Was the Resurrection an illusion?The other day, while driving on the freeway, I saw a large bird on the side of the road. It was just walking around ignoring the cars. As I got closer, I could see its little legs moving, and as I got closer still I saw that this was really a big bird – a turkey maybe. I didn’t think we had wild turkeys in this part of Texas, but this sure looked like one. I got closer still and saw that it was a plastic bag blowing in the wind.
It happens to everyone – our eyes see something, and our brain tries to interpret it. Because we automatically try to place things in familiar categories, our brains occasionally place something in the wrong category – even supplying the necessary details, like little bird legs (which were probably just grass), to make the category work.
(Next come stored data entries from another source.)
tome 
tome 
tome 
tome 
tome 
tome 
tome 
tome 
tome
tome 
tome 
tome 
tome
A more relevant example: I saw my grandmother more in the first couple of months after her death than I had in the previous few years. We were not even particularly close, but everywhere I went I saw her, at least for a split second, in someone else. It was obviously an illusion – a trick of my mind – and at no point did I actually think my grandmother had returned from the dead.
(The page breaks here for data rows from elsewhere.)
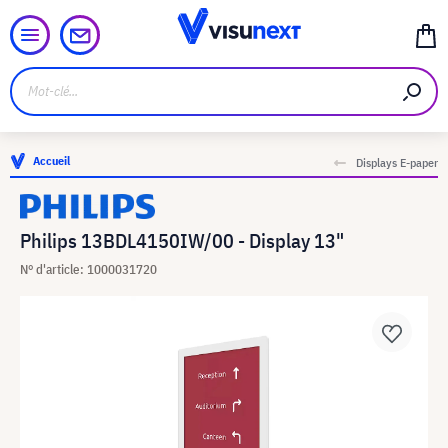
Accueil
Displays E-paper
Philips 13BDL4150IW/00 - Display 13"
N° d'article: 1000031720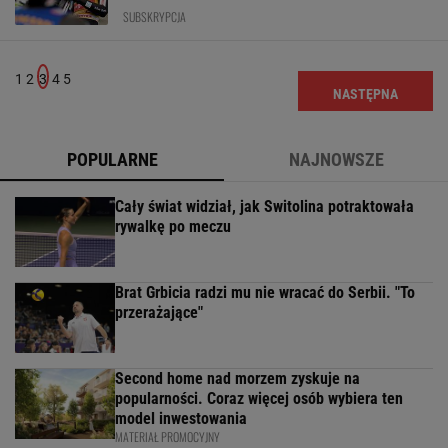
SUBSKRYPCJA
1
2
3
4
5
NASTĘPNA
POPULARNE
NAJNOWSZE
Cały świat widział, jak Switolina potraktowała
rywalkę po meczu
Brat Grbicia radzi mu nie wracać do Serbii. "To
przerażające"
Second home nad morzem zyskuje na
popularności. Coraz więcej osób wybiera ten
model inwestowania
MATERIAŁ PROMOCYJNY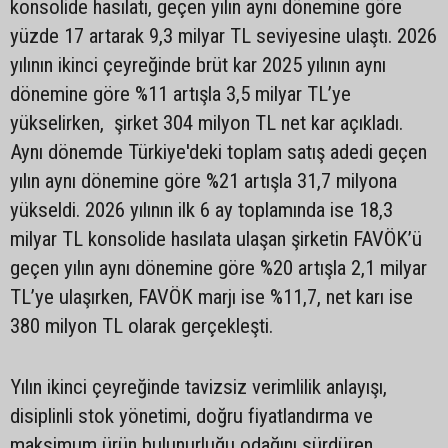
konsolide hasılatı, geçen yılın aynı dönemine göre
yüzde 17 artarak 9,3 milyar TL seviyesine ulaştı. 2026
yılının ikinci çeyreğinde brüt kar 2025 yılının aynı
dönemine göre %11 artışla 3,5 milyar TL’ye
yükselirken, şirket 304 milyon TL net kar açıkladı.
Aynı dönemde Türkiye'deki toplam satış adedi geçen
yılın aynı dönemine göre %21 artışla 31,7 milyona
yükseldi. 2026 yılının ilk 6 ay toplamında ise 18,3
milyar TL konsolide hasılata ulaşan şirketin FAVÖK’ü
geçen yılın aynı dönemine göre %20 artışla 2,1 milyar
TL’ye ulaşırken, FAVÖK marjı ise %11,7, net karı ise
380 milyon TL olarak gerçekleşti.
Yılın ikinci çeyreğinde tavizsiz verimlilik anlayışı,
disiplinli stok yönetimi, doğru fiyatlandırma ve
maksimum ürün bulunurluğu odağını sürdüren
Given the tricks our minds can play on us, could the apostles and other “witnesses” to the resurrected Christ have been mistaken?
The first argument against this notion is that Christ’s post-resurrection appearance were made to many people at the same time. We can accept that a person can make such a mistake, but a dozen all at once? Five hundred (1Cor 15:6)?
The second argument against this objection is that the witnesses did not just see Jesus across a room. They spoke with Him, touched Him, ate with Him (e.g., Luke 24:36-43). An illusion doesn’t break bread for you (Luke 24:30).
The third problem with this theory is that if the apostles were mistaken about seeing the risen Jesus, His body was still in the tomb. If they ran around Jerusalem preaching that Jesus was alive and making a general nuisance of themselves (c.f., Acts 4:1-22), we would expect the authorities to produce that body and snap them out of their euphoria. This didn’t happen. The earliest Jewish polemic against the resurrection (Matt 28:11-15) assumes an empty tomb.